The SpectralFinder software application generates a 130-channel image of a surface based on the various colour spectra that the camera records. Recording hyperspectral data has been traditionally slow, because of the large volumes of data accumulated from the analyses.

Algorithms within the software display regions containing similar spectral information in the live images. This is accomplished when the software compares the 130 colour values within the image area with the remaining image pixels; it then displays those surfaces which have the best corresponding colour values.

‘It also operates when the camera or the object is moving. The materials can even be classified while data is still being collected,’ said Caroline Stolka, a research group staff member.

The system consists of a hyperspectral camera connected to a computer with SpectralFinder installed. The technology is currently available as a prototype and researchers have successfully tested potential application scenarios in the laboratory. The scientists have programmed the software in such a manner that the recorded colour spectra can also be compared with an attached materials database.

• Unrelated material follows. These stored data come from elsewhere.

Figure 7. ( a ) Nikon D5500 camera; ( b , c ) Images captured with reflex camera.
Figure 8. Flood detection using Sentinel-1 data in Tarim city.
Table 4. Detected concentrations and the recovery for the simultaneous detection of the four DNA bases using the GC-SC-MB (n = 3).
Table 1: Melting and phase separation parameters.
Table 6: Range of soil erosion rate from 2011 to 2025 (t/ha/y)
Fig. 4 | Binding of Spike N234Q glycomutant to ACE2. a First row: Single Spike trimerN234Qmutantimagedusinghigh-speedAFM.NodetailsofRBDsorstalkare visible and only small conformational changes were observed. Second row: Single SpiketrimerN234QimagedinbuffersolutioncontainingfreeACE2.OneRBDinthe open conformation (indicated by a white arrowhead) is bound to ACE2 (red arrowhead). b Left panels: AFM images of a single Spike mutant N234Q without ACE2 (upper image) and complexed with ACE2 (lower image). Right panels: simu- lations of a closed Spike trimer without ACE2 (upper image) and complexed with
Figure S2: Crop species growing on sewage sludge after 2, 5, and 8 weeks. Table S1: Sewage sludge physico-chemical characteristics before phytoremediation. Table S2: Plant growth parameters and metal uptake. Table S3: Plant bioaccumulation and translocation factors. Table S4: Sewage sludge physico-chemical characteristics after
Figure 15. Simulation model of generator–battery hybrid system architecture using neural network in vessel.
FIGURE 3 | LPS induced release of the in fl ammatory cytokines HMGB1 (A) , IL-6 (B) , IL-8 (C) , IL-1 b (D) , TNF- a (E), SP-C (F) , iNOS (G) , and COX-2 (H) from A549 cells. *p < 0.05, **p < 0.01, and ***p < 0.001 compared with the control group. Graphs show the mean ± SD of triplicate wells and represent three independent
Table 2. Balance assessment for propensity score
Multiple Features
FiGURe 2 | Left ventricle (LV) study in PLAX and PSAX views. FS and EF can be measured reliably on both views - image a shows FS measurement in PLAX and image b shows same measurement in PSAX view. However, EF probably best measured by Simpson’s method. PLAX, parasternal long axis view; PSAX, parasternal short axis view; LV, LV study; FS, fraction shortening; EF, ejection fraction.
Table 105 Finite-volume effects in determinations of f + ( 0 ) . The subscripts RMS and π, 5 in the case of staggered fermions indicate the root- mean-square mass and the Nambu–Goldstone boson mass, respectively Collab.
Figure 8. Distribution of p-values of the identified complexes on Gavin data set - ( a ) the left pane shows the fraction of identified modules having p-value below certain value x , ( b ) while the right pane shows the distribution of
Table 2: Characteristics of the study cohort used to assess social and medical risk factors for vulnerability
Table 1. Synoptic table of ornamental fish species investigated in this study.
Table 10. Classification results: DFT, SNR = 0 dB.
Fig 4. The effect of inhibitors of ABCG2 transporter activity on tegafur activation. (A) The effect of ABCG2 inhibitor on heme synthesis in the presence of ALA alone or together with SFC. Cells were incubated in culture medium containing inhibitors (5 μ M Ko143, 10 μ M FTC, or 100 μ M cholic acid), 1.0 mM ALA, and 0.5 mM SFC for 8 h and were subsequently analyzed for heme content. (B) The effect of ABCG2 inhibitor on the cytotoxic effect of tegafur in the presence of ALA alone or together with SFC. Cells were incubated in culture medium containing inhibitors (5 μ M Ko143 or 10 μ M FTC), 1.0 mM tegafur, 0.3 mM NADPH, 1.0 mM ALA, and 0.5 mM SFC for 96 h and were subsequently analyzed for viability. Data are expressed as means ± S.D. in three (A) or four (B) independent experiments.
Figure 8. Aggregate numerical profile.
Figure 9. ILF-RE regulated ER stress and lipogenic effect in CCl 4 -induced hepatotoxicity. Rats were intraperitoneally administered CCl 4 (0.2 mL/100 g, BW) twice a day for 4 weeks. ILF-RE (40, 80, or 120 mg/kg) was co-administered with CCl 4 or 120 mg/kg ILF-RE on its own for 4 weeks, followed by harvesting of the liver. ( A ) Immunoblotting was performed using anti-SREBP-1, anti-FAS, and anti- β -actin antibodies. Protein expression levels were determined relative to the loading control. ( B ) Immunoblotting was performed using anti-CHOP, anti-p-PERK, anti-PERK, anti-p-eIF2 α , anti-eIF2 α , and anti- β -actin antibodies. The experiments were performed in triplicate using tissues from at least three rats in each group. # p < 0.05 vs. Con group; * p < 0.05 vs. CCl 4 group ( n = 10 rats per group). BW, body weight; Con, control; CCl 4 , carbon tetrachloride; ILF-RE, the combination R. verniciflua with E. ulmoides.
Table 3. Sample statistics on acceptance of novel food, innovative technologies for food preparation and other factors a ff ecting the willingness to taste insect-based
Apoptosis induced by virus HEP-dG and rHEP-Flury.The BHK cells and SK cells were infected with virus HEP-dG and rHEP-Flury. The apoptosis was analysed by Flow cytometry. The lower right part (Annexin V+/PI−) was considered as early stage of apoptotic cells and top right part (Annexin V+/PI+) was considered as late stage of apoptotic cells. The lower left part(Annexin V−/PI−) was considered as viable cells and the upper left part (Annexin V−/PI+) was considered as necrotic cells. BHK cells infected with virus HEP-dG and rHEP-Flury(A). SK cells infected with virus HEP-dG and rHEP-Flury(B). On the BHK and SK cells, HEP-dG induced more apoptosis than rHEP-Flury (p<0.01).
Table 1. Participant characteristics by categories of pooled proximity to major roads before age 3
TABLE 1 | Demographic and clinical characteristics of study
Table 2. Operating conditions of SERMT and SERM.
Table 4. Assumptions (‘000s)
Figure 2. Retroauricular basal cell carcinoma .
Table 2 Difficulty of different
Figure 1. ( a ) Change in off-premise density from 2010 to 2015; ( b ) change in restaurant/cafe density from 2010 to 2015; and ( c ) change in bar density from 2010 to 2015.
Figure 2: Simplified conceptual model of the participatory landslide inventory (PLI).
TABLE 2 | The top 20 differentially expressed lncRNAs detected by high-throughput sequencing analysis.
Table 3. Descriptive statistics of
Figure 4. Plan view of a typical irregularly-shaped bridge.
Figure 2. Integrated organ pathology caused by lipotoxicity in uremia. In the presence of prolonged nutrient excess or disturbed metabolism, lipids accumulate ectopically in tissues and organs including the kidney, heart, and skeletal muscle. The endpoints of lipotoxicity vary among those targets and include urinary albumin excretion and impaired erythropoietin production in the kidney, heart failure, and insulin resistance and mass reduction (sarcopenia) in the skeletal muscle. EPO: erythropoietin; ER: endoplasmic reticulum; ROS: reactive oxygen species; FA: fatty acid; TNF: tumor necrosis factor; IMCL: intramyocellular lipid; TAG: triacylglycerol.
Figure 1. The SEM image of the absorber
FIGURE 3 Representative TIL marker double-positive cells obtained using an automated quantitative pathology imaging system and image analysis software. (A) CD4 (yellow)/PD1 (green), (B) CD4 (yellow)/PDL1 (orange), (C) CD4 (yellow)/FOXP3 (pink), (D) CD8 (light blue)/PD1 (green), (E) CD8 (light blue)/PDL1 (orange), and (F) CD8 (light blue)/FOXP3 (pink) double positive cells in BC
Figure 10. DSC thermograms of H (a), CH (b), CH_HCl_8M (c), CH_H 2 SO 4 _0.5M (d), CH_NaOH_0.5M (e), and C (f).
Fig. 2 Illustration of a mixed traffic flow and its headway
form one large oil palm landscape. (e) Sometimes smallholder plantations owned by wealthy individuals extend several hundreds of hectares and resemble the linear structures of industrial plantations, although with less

‘This manner of detecting and classifying materials on a mobile basis provides a great benefit to the various fields – take environmental monitoring, for example, on the ground and from the air,’ said Dr Wolfgang Middelmann, who heads the corresponding Image Interpretation Research Group at IOSB.

The system can work with pictures taken from the air. This technology could help keep landscapes clean by quickly exposing pollution, by delivering important information about health conditions or pest infestation to land and forest management authorities, or by supporting water pollution control and identifying at-risk areas when dikes or levees are at peril of collapse.